Accoring to who though? EUROPEANS lived in a "time before" we understood this but Hinduism speaks of planets in a way that matches today's understanding. The pyramids reflect the true motion of the cosmos.
Anyways.. If Science actually answers these questions then I will have to sit down but to believe in the miracle of science enough to give it credit for things it has not done yet is yet another form of Dogma
I wrote like a whole long post earlier. Feel free to disagree with other things I wrote. You don't like how I type "G-d". Got it.
Before hindu or egyptian civilizations. Or are you saying this info was always well known? Just... in your opinion. Do you think the fact that the Earth travels around the sun is intuitive?
Ok friend. I made this point to someone earlier on here, I think it was VMR/Esposito:
I know what you are referring to, you know what you are trying to convey. You are thinking of the concept as you type it, and I'm thinking of the concept as I read it. Leaving out one letter in a language that is at most 1000 years old in order not to offend God, while using a loophole to communicate the very concept of God as a means to "trick" the almighty into thinking you are showing proper respect is something a child would do.
Basically, you followed all the rules of communication using language, and you think that by omitting a letter you can use a loophole to fool the supposed creator of existence.
Nothing is intuative. If a man can use math to determine the motion of the heavens today he can do it 10,000 years ago. So as soon as he had the tools it was within his grasp.
I can't fool G-d cause I am G-d. It's like your finger being able to trick you. The typing of the word G-d is so unimportant to anything that matters. Argue with me about something intelligent.
But that's what I'm asking. Before we had the tools, do you think man would be foolish for thinking where we lived was stationary, yes or no? Using our senses alone, does it make sense that the planet rotates?
Yes people thought the world was stationary and flat in the past.
Let me stop your argument before you say "same thing as dark energy". Not even. Dark energy makes up most of the Universe but we can't detect it at all. That means Dark energy is right here where we are but completely invisible to every instrument in existence. Maybe, but they gotta find SOMETHING before we call it science.
As far a biogenesis: we have every substance and condition available to us now as on the early Earth. We can splice spider DNA into corn but we can't make biogenesis work. Seems like we'd be able to if it was a random event driven by pure chemistry.
Big Bang is some other sh't. All matter and energy comes out of nowhere... maybe they will have the techniques to investigate that claim but this is just impossible based on today's Science.

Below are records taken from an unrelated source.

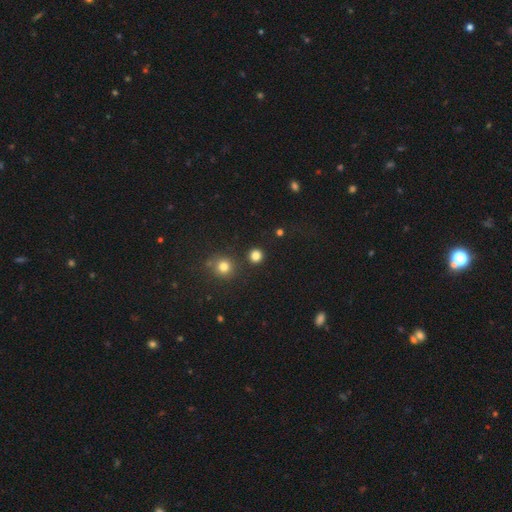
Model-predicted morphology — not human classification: smooth_or_featured: smooth (p=0.82) [alt: star or artifact p=0.15]
how_rounded: round (p=0.93) [alt: in between p=0.06]
merging: none (p=0.89) [alt: minor disturbance p=0.05]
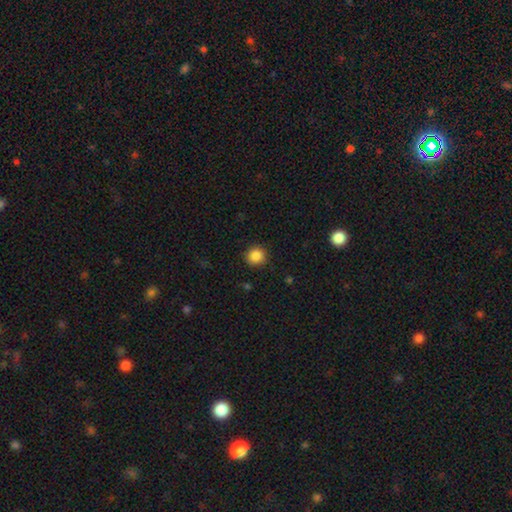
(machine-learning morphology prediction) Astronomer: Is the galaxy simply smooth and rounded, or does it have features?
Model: smooth — 87%.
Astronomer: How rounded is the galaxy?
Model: round — 92%.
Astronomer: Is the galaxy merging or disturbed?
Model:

So to use your flat Earth analogy: not being able to re-create life in the lab isn't like man BEFORE telescopes trying to figure out Earth's motion, it's more like having everything you'd need (math, telescopes etc) but still not being able to prove the Sun was the center.
One, you don't know my argument at all. You've completely managed to avoid answering my question several times now, so maybe I can make my point more clearer:
My initial response was directed towards your statement "[Simple atoms] being random is a cute thought but it makes more sense that they are designed to do what they do like a lego brick." My point was it's foolish to say something "makes more sense", because you have no way to determine whether or not what "makes sense" to YOU is actually the truth. I'm not interested if something seems like it was designed in your opinion, I'm interested in whether or not the evidence has demonstrated that it was. At this point we don't entirely know, because it is COMPLETELY POSSIBLE that in fact this came about without any supernatural guidance. The laws of the universe guided events which lead to where we are today, but there's certainly no way to justify saying a god did it.
And you're partially wrong. Although we can't recreate the exact conditions on early Earth that led to abiogenesis, we can create the building blocks of life in a lab using the simple elements needed.
My one and only point is that science has no answer for the most important questions of existence. It's not that science is lacking at this point in history, it's that reality defies what science supposes. Always will (last sentence was editorial on my part).
We think there should be dark matter and energy all around but there isnt. We think we should be able to mix amino acids and make life but we can't. We think we'll find the graviton in a particle accerator but we can't.
It has no human feelings (anger for instance? Anger at who? Knowing and BEING everything allows for no surprises and no reason to be angry.